The internet also contains "so mamy duplicate or almost duplicate" articles, and yet Google can provide a useful search for Internet articles. You're telling me it's somehow impossible to achieve the same thing for a company's intra - even though it has several orders of magnitude fewer articles to index?

One quick and easy way to improve Confluence's search would be to rank often-visited articles higher than rarely-visited articles.


I would hope that going by popularity is something a search engine WILL ABSOLUTELY NOT DO in a corporate setting. This is a completely different scenario than what we have on the public WWW, so unless your corporation has a situation where people maliciously copy articles from others, trying to pass them off as their own content, in which case the search engine quality is the least of your problems. :)

Anyway, as I've already stated, Confluence spaces which are well looked after and are not allowed to get cluttered are a delight to search in, and as a bonus also a delight to just browse through.

P.S. Google Search results are often lousy and full of low quality results anyway, I'm not sure mentioning it makes your point as well as you think it does. As everywhere - crap goes in, crap comes out. :)

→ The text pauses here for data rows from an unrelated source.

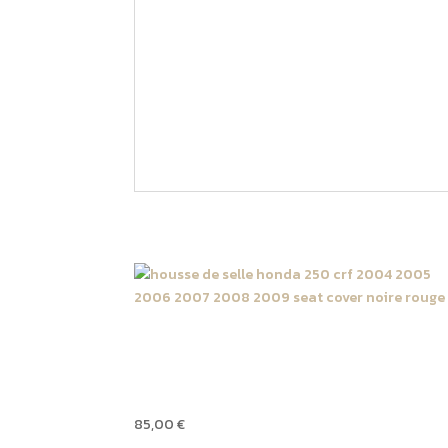
Ce kit grip honda est disponible pour les 
250 CRF : 2004 2005 2006 2007 2008 2
Si votre moto n’est pas dans les modèles d
plaques latérale.
Produits similaires
Housse de selle Honda 25
CRF 2004 -> 2009 Noire |
Rouge
85,00
€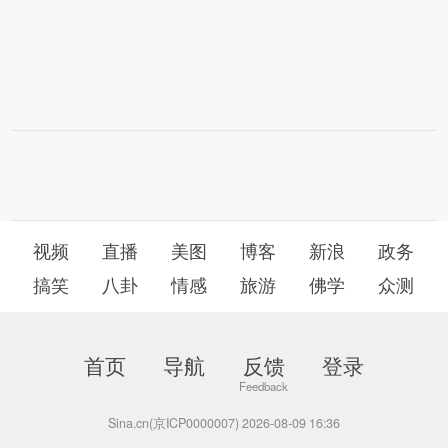
视频
直播
美图
博客
新浪
政务
搞笑
八卦
情感
旅游
佛学
众测
首页
导航
反馈
登录
Sina.cn(京ICP0000007) 2026-08-09 16:36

Personally I haven't seen "well looked after" Confluence spaces. I have experience with 4 different companies that used Confluence for their infra, and in my experience it has always been a mess. The reason I advocated for ranking by popularity is that those messy Confluence pages are filled to the brim with obsolete outdated articles that nobody intentionally visits. For example, in many firms people post meeting notes to Confluence. So you have 10 000 pages of quality "notes from project abc weekly meeting 5.4.2014". Now, imagine yourself searching a Confluence space like that. You type in a particular phrase, and there is a perfect match in meeting notes from 2017, a perfect match from preliminary design document from 2013, etc. These results constantly drown out the actual pages you are searching for, which are typically more actively-updated, more recent pages. It would be a huge improvement to rank these pages higher purely based on their popularity.